**USING THE INFORMATION:**
**A.** In the comment about the mitmproxy certificate test, switch "scraper" to "crawler" and write out the passage starting at "I've created a" and ending at "system is trusting.".
**B.** Resume the comment about the mitmproxy certificate test after its last sentence.

**TEXT SEGMENT:**
★ ★ ★ ★

Open jamezpolley opened 5 years ago
(repeating comment from #1196)
I've created a very small test "scraper" that doesn't actually scrape, it just checks that mitmproxy is returning a certificate that the system is trusting.
https://morph.io/jamezpolley/ssl_test
Decoded, the CA cert there is:
Issuer: CN = mitmproxy, O = mitmproxy
Validity
Not Before: Mar 30 19:35:55 2018 GMT
Not After : Mar 31 19:35:55 2021 GMT
Subject: CN = mitmproxy, O = mitmproxy
and the certificate for www.yahoo.com is:
Issuer: CN = mitmproxy, O = mitmproxy
Validity
Not Before: Jan 29 05:48:08 2019 GMT
Not After : Jan 30 05:48:08 2024 GMT
Subject: CN = *.www.yahoo.com
X509v3 extensions:
X509v3 Subject Alternative Name:
DNS:*.www.yahoo.com, DNS:add.my.yahoo.com, DNS:*.amp.yimg.com, DNS:au.yahoo.com, DNS:be.yahoo.com, DNS:br.yahoo.com, DNS:ca.my.yahoo.com, DNS:ca.rogers.yahoo.com, DNS:ca.yahoo.com, DNS:ddl.fp.yahoo.com, DNS:de.yahoo.com, DNS:en-maktoob.yahoo.com, DNS:espanol.yahoo.com, DNS:es.yahoo.com, DNS:fr-be.yahoo.com, DNS:fr-ca.rogers.yahoo.com, DNS:frontier.yahoo.com, DNS:fr.yahoo.com, DNS:gr.yahoo.com, DNS:hk.yahoo.com, DNS:hsrd.yahoo.com, DNS:ideanetsetter.yahoo.com, DNS:id.yahoo.com, DNS:ie.yahoo.com, DNS:in.yahoo.com, DNS:it.yahoo.com, DNS:maktoob.yahoo.com, DNS:malaysia.yahoo.com, DNS:mbp.yimg.com, DNS:my.yahoo.com, DNS:nz.yahoo.com, DNS:ph.yahoo.com, DNS:qc.yahoo.com, DNS:ro.yahoo.com, DNS:se.yahoo.com, DNS:sg.yahoo.com, DNS:tw.yahoo.com, DNS:uk.yahoo.com, DNS:us.yahoo.com, DNS:verizon.yahoo.com, DNS:vn.yahoo.com, DNS:www.yahoo.com, DNS:yahoo.com, DNS:za.yahoo.com, DNS:106.10.250.10
So I don't think it's related to https://help.morph.io/t/certificate-verify-failed/338 (because I'm seeing MITMProxy serving the certificate okay)

★ ★ ★ ★

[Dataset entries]
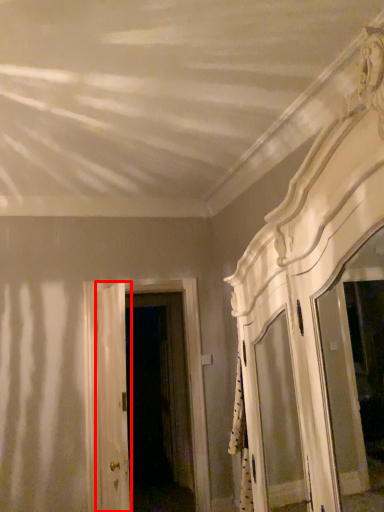
Question: From the image's perspective, where is door (annotated by the red box) located in relation to door in the image?

Choices:
 (A) below
 (B) above

Answer: (B)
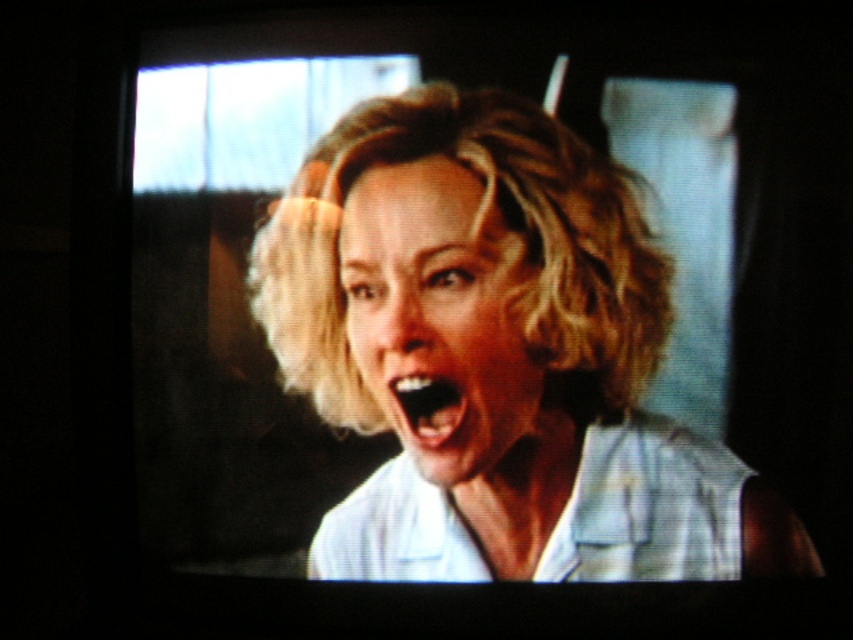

★ ★ ★ ★

**ANSWER SET:**
**A.**
I've created a very small test "crawler" that doesn't actually scrape, it just checks that mitmproxy is returning a certificate that the system is trusting.

**B.**
https://morph.io/wfdd/inatsisartut-scraper seems to be running okay, but that might be because it's reporting that PhantomJS isn't supported rather than doing anything useful:
/app/.heroku/python/lib/python3.6/site-packages/selenium/webdriver/phantomjs/webdriver.py:49: UserWarning: Selenium support for PhantomJS has been deprecated, please use headless versions of Chrome or Firefox instead
warnings.warn('Selenium support for PhantomJS has been deprecated, please use headless '
https://morph.io/andylolz/example_ruby_chrome_headless_scraper is still failing, with errors from selenium webdriver
I'm wondering if the error might be related to webdriver - that would explain why both python and ruby interfaces to it are broken. It seems like upgrading the version and changing the samples to not use phantomJS might be useful.
The error is unlikely to be related to the web driver as it's also happening in pure Python - see https://morph.io/wfdd/test-scraper.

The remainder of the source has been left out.